26 février 2014

L'entre-deux, ou la chronique qui ne verra pas le jour


«Sotchi, c'est fini, et dire que c´était la ville de mon premier amour» comme chantait Hervé Vilard dans une autre vie. Enfin, c'était pas tout à fait cela mais bon, tout cela pour dire que c'est enfin terminé les fils d'actualité sur Facebook remplis de tous ces hashtags avec les mots CANADA, GOGOGO et KEEPBIEBER. 

On s'en sort pas, notre ménestrel canadien est toujours au centre de quelque chose, cette fois il aura eu l'illustre honneur d'être l'objet du deuxième plus populaire sondage sur le site de la Maison-Blanche, sondage qui exige son expulsion vers notre contrée couverte de neige et d'or. Ceci dit, j'aimerais bien pelleter de l'or le matin en sortant de chez moi, mais là on sort du sujet.

Bref, nous voici donc dans une période d'entre-deux, ou ce que les commerçants appellent «entre la Saint-Valentin et Pâques». Mes amis journalistes sportifs ont encore la sueur de leur dur labeur qui perle sur leurs fronts moites que déjà, ils songent aux Jeux de Rio dans deux ans. Ensuite, on sera de nouveau dans l'entre-deux des Jeux qui «se feront dérouler en Chine, dans la région de la Corée» comme nous annonçait l'ineffable Patrice Lemieux.

C'est comme ça, on est toujours entre deux trucs. Entre deux repas, entre deux blondes, entre deux chums, entre deux saisons, entre deux périodes (ce Carey Price quand même hein, ça sent la Coupe, kekchose), entre deux métro, entre deux rendez-vous, entre deux fêtes commerciales (après Pâques, il y aura la Fête des mères, des pères, de la Saint-Jean, du déménagement, du Nunavut, du ménisque gauche, du trampoline – oui c'est masculin -, du travail, de la béchamel et j'en passe). Pour rester dans l'olympisme, l'entre-deux devrait être une discipline sportive acceptée. Vingt-quatre athlètes qui attendent, qui flanchera? Ça ne peut pas être pire que le biathlon...

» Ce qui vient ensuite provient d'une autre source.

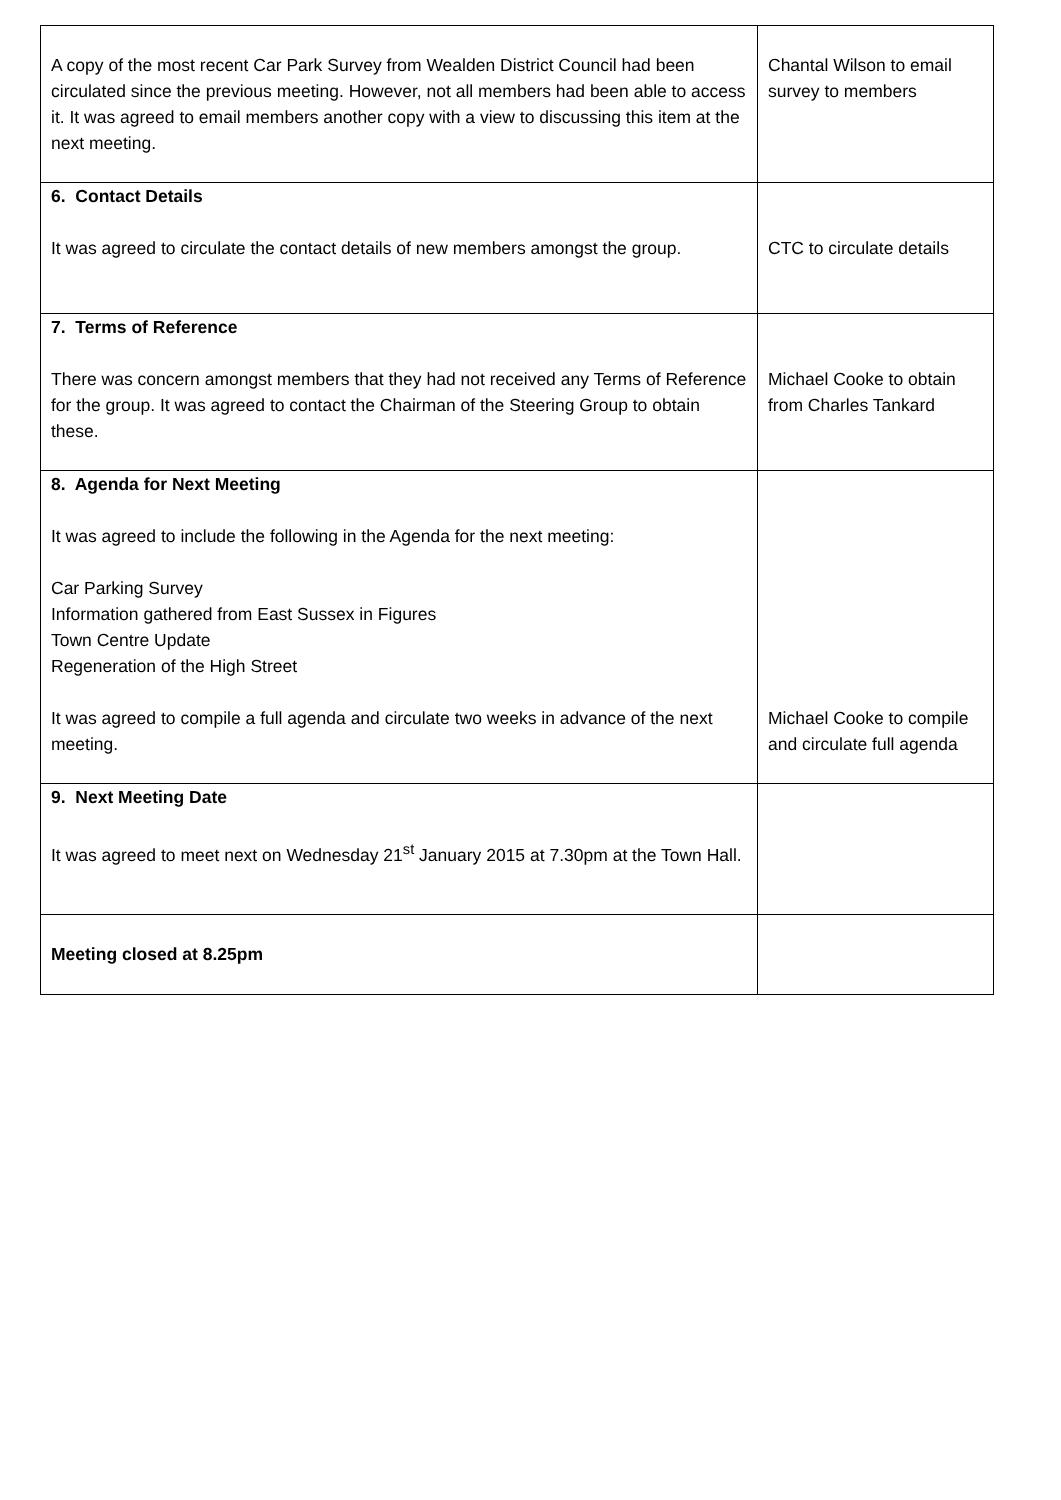| A copy of the most recent Car Park Survey from Wealden District Council had been circulated since the previous meeting. However, not all members had been able to access it. It was agreed to email members another copy with a view to discussing this item at the next meeting. | Chantal Wilson to email survey to members |
| 6. Contact Details It was agreed to circulate the contact details of new members amongst the group. | CTC to circulate details |
| 7. Terms of Reference There was concern amongst members that they had not received any Terms of Reference for the group. It was agreed to contact the Chairman of the Steering Group to obtain these. | Michael Cooke to obtain from Charles Tankard |
| 8. Agenda for Next Meeting It was agreed to include the following in the Agenda for the next meeting: Car Parking Survey Information gathered from East Sussex in Figures Town Centre Update Regeneration of the High Street It was agreed to compile a full agenda and circulate two weeks in advance of the next meeting. | Michael Cooke to compile and circulate full agenda |
| 9. Next Meeting Date It was agreed to meet next on Wednesday 21<sup>st</sup> January 2015 at 7.30pm at the Town Hall. | |
| Meeting closed at 8.25pm | |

L'entre-deux est ingrat. On se situe entre quelque chose qui s'est passé, et cet autre qu'on attend. Pensez à ce pauvre Mercredi. Qui aime les mercredis? Pas tout à fait la fin de semaine, pas tout à fait le début de semaine... Dans le party de la semaine, c'est lui qui est seul au-dessus du bol à punch et qui attend que quelqu'un lui parle.

C'est juste moi qui ai cette impression qu'on court toujours après la suite comme ça? Vous êtes toujours en attente de quelque chose vous aussi ou vous prenez le temps d'apprécier le «maintenant»? Même si c'est mercredi (mettons), que l'hiver en finit pas de finir et que vos chocolats ne sont pas encore achetés?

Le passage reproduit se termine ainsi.